Beaverton International Celebration
Music, crafts, traditional dress, food and more! The Beaverton International Celebration is a free family-friendly event showcasing many cultures through music, dance, interactive activities, food, art and more. Go to beavertonoregon.gov to learn more.
Cherry Blossom Bazaar
Something for every age, taste, and budget! Choose from an eclectic array of Japanese collectibles, objects, and furniture. Items from 25¢. All proceeds benefit Oregon Nikkei Endowment.
Coming Home Programs:
When Heroes Weren't Welcome Home
When a group of World War II war heroes returned to their hometown, storeowners refused to serve them. Community leaders had removed their names from a local war memorial and proposed a Constitutional amendment to deny them of their citizenship. The racist hometown homecoming of these Japanese American veterans gained national notoriety. Linda Tamura's talk, based on her book Nisei Soldiers Break Their Silence, highlights events of the past and present. Tamura is a professor of education at Willamette University and is the author of The Hood River Issei: An Oral History of Japanese Settlers in Oregon's Hood River Valley.

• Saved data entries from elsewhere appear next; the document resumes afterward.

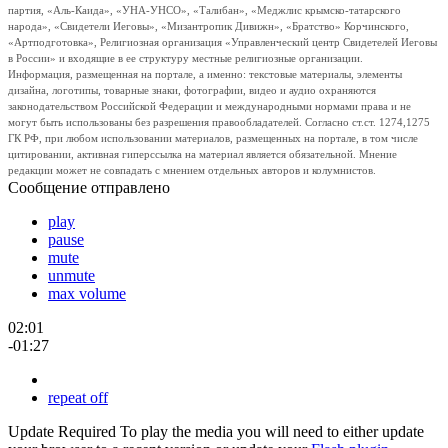
партия, «Аль-Каида», «УНА-УНСО», «Талибан», «Меджлис крымско-татарского
народа», «Свидетели Иеговы», «Мизантропик Дивижн», «Братство» Корчинского,
«Артподготовка», Религиозная организация «Управленческий центр Свидетелей Иеговы
в России» и входящие в ее структуру местные религиозные организации.
Информация, размещенная на портале, а именно: текстовые материалы, элементы
дизайна, логотипы, товарные знаки, фотографии, видео и аудио охраняются
законодательством Российской Федерации и международными нормами права и не
могут быть использованы без разрешения правообладателей. Согласно ст.ст. 1274,1275
ГК РФ, при любом использовании материалов, размещенных на портале, в том числе
цитировании, активная гиперссылка на материал является обязательной. Мнение
редакции может не совпадать с мнением отдельных авторов и колумнистов.
Сообщение отправлено
play
pause
mute
unmute
max volume
02:01
-01:27
repeat off
Update Required
To play the media you will need to either update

From Fact to Fiction: Rare Accounts of the Japanese American WWII Experience
Join New York Times bestselling author Kristina McMorris for a unique presentation on various aspects of the Nisei WWII experience. Her discussion will feature revelations made from her in-depth research and shocking historical accounts that inspired her critically acclaimed novel Bridge of Scarlet Leaves. Other topics will include cultural and historical education through storytelling, weaving true and personal accounts into fiction, and the wartime courtship letters that first inspired her literary career.

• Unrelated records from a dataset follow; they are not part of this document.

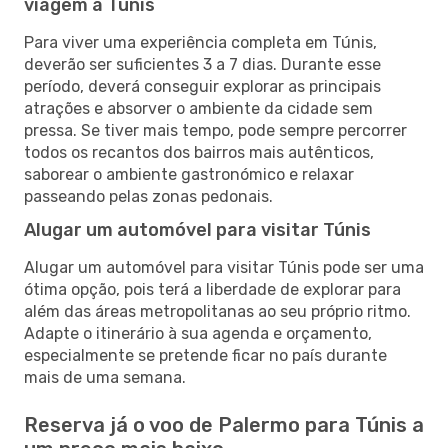
viagem a Túnis
Para viver uma experiência completa em Túnis,
deverão ser suficientes 3 a 7 dias. Durante esse
período, deverá conseguir explorar as principais
atrações e absorver o ambiente da cidade sem
pressa. Se tiver mais tempo, pode sempre percorrer
todos os recantos dos bairros mais autênticos,
saborear o ambiente gastronómico e relaxar
passeando pelas zonas pedonais.
Alugar um automóvel para visitar Túnis
Alugar um automóvel para visitar Túnis pode ser uma
ótima opção, pois terá a liberdade de explorar para
além das áreas metropolitanas ao seu próprio ritmo.
Adapte o itinerário à sua agenda e orçamento,
especialmente se pretende ficar no país durante
mais de uma semana.
Reserva já o voo de Palermo para Túnis a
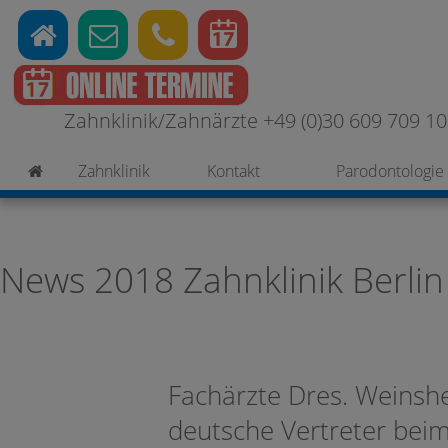
Zahnklinik/Zahnärzte +49 (0)30 609 709 100
Zahnklinik
Kontakt
Parodontologie
News 2018 Zahnklinik Berlin
Fachärzte Dres. Weinsh
deutsche Vertreter be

Saturday, February 23, 2013, 2:00 p.m.
In this presentation, University of San Francisco professor Brian Komei Dempster will speak to the critical importance of storytelling for Japanese Americans and the power of writing to document, empower, and heal. A Sansei (third-generation Japanese American), Dempster will share his experiences of designing community-based writing workshops for and collaboratively working with a group of mostly Nisei Japanese Americans who were imprisoned during World War II in America's concentration camps. Dempster will show how the two anthologies that emerged are vital tools towards realization of the project's primary goal: to get other Japanese Americans to tell their own stories.

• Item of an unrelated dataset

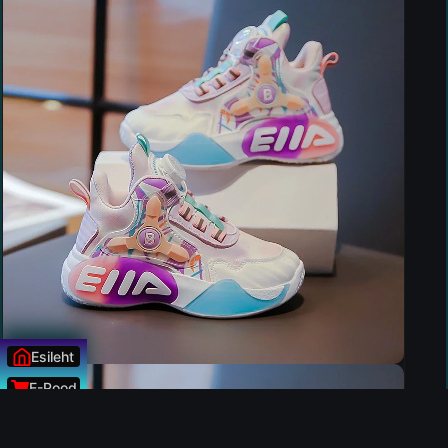
Esileht
E-Pood
Uudised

What Happened to Portland's Japantown? Place, Community and Identity in the Stories of Coming Home
Tuesday, February 5, 2013, 5:00 p.m.
Local scholar and public historian Jacqueline Peterson Loomis, the Curator of Coming Home: Voices of Return and Resettlement, 1945-1965 and Nisei narrators, will provide an overview and discussion of the process by which the exhibit's content, primary themes, and design elements were identified and developed. The process involved an extended dialogue and collaboration with community advisors, nine Nisei narrators, and with a team of local artists and media professionals. The narrators' stories and accompanying photographs and objects frame a larger historical narrative and conversation about immigration, ethnic and national identities, race and racism in America, and loss and recovery.